The current approach to the Islamic State is gradualist – over two years to date, and the prospect of years of continuance; it is an anemic approach – an average of only 6 US strike sorties a day over the first two years of operations; and it is without definition – no comprehensive and focused strategy has been identified to achieve the stated objectives of degrading and destroying the Islamic State. The result is an approach that is fragmented, less than optimal, and yields the advantage of time to the adversary resulting in expansion and export of its deleterious effects. The enemy, over time, learns how to deal effectively with the gradual use of airpower and grows stronger, while our allies and our citizens lose interest, and our military forces – our brave airmen, soldiers, sailors, and marines – tire of the endless rotations into and out of the fight. Our present is our past: not the swift, decisive past of Desert Storm but rather the quagmire that was Vietnam.
Today’s generation of airmen must renew the spirit of innovation and creativity enabled by exploiting the virtues of operating in air and space, as did the founders of our Air Force. Those characteristics delivered success in Desert Storm, and can do so again in the future. The innovative application of the tenets of aerospace power is what made Desert Storm such a success, and can be applied to the challenge of the Islamic State. Replace the current desert ‘drizzle’ with a ‘thunderstorm’ aimed not just at the hands and feet of the Islamic State but at its head and heart as well. It is the duty of every Air Force member to understand airpower, advocate and articulate its characteristics and capabilities, and educate those who do not understand. For if they don’t, no one else will. The Nation deserves to hear the options allowed by airpower, and will benefit from their proper application.
Lieutenant General David A. Deptula, USAF (Ret.) is the Dean of the Mitchell Institute for Aerospace Studies. He is a world-recognized leader and pioneer in conceptualizing, planning, and executing national security operations from humanitarian relief to major combat. He was the principal attack planner for the Operation Desert Storm air campaign; commander of no-fly-zone operations over Iraq in the late 1990s; director of the air campaign over Afghanistan in 2001; twice a joint task force commander; and was the air commander for the 2005 South Asia tsunami relief operations. He served on two congressional commissions charged with outlining America’s future defence posture.

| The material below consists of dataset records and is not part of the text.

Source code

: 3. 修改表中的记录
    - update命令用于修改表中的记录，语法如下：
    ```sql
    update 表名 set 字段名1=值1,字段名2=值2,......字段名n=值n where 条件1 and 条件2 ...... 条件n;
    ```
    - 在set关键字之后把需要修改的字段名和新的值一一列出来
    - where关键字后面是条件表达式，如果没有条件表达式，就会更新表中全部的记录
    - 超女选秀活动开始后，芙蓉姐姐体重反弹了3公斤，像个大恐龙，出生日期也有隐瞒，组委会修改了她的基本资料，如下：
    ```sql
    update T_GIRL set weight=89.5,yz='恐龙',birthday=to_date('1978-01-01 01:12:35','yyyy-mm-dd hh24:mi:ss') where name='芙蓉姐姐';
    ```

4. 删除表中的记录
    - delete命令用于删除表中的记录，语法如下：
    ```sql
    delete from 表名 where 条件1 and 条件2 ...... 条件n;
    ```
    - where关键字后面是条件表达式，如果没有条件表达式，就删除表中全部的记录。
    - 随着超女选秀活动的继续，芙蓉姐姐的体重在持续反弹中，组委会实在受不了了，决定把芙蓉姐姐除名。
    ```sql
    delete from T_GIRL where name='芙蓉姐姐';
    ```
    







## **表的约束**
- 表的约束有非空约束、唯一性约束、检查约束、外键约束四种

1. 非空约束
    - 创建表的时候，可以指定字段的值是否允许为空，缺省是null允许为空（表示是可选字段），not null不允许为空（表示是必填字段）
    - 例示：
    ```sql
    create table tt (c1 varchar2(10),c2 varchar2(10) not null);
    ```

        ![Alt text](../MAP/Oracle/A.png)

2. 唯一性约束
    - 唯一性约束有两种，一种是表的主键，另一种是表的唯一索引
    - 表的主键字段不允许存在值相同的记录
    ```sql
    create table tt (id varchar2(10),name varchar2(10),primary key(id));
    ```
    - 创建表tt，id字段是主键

He is a fighter pilot with more than 3,000 flying hours – 400 in combat – Including multiple command assignments in the F-15. His last assignment was as the Air Force’s first deputy chief of staff for intelligence, surveillance, and reconnaissance (ISR), where he transformed America’s military ISR and drone enterprises—orchestrating the largest increase in drone operations in Air Force history. He retired from the Air Force in 2010 after more than 34 years of distinguished service. He has BA and ME degrees from the University of Virginia and a MS degree from National War College. In addition to his duties as Dean of the Mitchell Institute, he is the RisnerSenior Military Scholar at the US Air Force Academy; a board member at a variety of organizations; an independent consultant; and sought after commentator around the world as a thought leader on defence, strategy, and ISR.